Zweitens vollzog sich eine tektonische Verschiebung der Handelsbeziehungen. Südkorea (+9.996 %), Japan (+3.179 %) und China (+987 %) dominierten die EU-Importe und trieben den Herfindahl-Index auf fast das Dreifache. Die EU reagierte mit einer Diversifizierung ihrer Exportmärkte und baute insbesondere die Ausfuhren nach China (+4.214 %), Indien (+24.823 %) und Südkorea (+1.019 %) massiv aus — ein bilateral intensiver Handelsaustausch, der auf komplementäre Produktstrukturen hindeutet.
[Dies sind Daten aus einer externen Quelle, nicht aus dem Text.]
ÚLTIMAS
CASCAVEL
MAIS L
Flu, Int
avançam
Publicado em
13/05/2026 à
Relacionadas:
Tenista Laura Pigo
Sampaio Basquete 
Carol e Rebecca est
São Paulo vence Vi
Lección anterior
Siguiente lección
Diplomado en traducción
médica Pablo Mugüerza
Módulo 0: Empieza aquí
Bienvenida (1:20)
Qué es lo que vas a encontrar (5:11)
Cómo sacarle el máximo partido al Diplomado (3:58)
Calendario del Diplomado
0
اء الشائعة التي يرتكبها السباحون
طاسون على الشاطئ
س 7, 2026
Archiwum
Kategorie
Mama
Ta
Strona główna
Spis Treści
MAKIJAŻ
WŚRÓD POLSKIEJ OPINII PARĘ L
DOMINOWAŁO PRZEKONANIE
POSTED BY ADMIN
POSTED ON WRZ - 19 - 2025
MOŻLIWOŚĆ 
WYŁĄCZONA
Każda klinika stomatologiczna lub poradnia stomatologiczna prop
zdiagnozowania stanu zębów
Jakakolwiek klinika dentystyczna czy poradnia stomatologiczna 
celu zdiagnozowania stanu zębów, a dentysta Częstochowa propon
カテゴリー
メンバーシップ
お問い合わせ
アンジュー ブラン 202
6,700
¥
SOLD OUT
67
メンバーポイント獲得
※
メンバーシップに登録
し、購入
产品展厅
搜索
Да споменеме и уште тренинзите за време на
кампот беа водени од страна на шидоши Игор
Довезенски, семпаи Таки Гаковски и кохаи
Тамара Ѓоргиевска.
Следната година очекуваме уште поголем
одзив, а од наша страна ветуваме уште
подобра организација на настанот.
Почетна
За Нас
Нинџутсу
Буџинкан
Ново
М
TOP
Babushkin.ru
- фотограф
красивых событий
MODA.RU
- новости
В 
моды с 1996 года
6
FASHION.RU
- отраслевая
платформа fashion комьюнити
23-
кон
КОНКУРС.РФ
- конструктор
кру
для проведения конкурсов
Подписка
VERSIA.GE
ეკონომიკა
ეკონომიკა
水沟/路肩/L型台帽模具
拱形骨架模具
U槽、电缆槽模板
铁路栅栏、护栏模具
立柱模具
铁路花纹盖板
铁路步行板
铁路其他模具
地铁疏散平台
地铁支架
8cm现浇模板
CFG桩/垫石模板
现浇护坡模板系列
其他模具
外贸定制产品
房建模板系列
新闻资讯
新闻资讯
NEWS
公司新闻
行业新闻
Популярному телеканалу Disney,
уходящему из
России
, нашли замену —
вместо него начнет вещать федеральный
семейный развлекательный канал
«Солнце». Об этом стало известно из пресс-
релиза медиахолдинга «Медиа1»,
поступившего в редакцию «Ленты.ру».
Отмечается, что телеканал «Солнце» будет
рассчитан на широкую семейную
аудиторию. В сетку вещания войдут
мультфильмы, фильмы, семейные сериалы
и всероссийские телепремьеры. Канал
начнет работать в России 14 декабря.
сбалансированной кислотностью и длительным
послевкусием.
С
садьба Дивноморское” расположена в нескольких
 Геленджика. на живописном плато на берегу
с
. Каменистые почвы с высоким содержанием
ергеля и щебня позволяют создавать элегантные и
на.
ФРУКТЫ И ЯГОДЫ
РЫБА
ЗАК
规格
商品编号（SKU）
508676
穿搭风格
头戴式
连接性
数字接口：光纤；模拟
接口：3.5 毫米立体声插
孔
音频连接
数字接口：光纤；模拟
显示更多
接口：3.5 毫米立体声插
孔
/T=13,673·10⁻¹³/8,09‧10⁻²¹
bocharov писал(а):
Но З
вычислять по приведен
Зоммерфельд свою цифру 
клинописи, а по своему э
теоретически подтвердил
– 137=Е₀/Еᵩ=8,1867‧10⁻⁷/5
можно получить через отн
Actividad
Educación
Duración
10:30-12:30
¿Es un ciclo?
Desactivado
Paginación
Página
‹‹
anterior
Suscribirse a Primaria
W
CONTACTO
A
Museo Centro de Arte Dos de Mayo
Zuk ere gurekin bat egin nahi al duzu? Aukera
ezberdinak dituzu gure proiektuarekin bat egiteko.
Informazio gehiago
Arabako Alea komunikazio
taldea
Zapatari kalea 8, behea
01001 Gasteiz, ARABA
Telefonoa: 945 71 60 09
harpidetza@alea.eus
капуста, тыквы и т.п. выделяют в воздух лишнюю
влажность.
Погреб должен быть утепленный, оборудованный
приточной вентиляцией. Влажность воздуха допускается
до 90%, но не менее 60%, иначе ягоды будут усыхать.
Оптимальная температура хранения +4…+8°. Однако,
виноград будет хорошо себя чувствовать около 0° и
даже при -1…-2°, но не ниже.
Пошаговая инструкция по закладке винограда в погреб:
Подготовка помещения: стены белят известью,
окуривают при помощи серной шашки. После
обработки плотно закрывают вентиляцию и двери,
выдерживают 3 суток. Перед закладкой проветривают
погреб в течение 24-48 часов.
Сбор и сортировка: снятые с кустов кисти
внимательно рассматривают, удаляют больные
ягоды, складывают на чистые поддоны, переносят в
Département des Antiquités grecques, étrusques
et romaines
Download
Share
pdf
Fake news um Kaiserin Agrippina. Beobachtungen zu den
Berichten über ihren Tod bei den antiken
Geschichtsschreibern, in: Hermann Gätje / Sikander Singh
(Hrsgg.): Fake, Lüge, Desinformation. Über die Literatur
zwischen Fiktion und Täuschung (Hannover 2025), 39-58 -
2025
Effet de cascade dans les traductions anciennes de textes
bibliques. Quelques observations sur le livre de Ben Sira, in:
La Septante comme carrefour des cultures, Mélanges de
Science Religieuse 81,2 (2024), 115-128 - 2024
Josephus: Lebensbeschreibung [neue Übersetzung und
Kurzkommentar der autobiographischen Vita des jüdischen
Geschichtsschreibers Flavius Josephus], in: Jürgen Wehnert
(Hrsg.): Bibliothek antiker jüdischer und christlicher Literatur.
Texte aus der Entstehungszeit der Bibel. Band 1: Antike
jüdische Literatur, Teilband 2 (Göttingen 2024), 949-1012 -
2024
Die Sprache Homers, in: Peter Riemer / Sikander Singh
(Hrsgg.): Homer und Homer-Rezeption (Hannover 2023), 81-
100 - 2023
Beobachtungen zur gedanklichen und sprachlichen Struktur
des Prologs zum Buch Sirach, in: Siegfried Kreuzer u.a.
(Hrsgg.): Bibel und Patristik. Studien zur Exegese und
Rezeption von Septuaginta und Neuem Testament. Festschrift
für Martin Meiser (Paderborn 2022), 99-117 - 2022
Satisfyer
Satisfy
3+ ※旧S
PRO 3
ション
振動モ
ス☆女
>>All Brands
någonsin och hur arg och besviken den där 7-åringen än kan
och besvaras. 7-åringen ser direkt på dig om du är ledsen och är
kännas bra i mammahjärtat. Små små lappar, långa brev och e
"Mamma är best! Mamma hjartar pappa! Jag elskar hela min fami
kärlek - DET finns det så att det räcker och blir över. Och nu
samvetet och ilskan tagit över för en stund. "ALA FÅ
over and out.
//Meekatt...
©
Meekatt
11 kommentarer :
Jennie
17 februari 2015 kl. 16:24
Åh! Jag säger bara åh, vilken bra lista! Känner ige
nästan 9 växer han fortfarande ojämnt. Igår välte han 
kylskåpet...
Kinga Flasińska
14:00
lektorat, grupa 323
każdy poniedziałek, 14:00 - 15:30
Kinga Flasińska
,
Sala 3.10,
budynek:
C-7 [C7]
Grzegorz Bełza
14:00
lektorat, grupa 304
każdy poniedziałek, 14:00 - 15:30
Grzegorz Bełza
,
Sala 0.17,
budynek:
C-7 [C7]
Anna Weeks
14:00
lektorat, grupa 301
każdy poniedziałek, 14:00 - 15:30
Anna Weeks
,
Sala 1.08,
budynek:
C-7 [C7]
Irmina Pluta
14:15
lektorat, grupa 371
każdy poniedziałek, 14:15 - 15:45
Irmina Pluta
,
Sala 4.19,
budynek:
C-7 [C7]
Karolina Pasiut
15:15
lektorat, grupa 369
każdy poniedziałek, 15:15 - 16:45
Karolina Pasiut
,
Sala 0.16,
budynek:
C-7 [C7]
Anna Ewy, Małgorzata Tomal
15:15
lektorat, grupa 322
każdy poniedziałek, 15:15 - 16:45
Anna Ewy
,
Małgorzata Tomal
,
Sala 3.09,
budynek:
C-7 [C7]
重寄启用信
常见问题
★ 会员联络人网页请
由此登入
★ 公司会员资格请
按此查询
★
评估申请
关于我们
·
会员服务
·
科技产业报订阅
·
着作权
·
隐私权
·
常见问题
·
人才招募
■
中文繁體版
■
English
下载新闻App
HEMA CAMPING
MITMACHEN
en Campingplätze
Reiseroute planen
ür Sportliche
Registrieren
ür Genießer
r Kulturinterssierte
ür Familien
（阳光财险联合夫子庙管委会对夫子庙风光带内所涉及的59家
Drittens reagierte die EU mit einem erheblichen Ausbau der eigenen Produktionskapazitäten. Die Produktion verachzehnfachte sich, die Nettoimportabhängigkeit sank von 68,2 % auf 25,2 %. Polen und Ungarn entwickelten sich dabei zu neuen Handelszentren — ein Trend, der wahrscheinlich mit Investitionen in Batterie- und Hightech-Produktion zusammenhängt.
Die Daten für 2024 und 2025 zeigen erste Anzeichen einer Normalisierung: Die Importwerte sind gegenüber dem Spitzenjahr 2023 deutlich gefallen (auf 1.475 Mio. €), bleiben aber weit über dem Niveau von 2015. Die gestiegene Eigenproduktion der EU dürfte die strukturelle Abhängigkeit von Drittländern mittelfristig weiter reduzieren — wenngleich die Konzentration auf wenige ostasiatische Lieferanten ein potenzielles Risiko für die Versorgungssicherheit darstellt.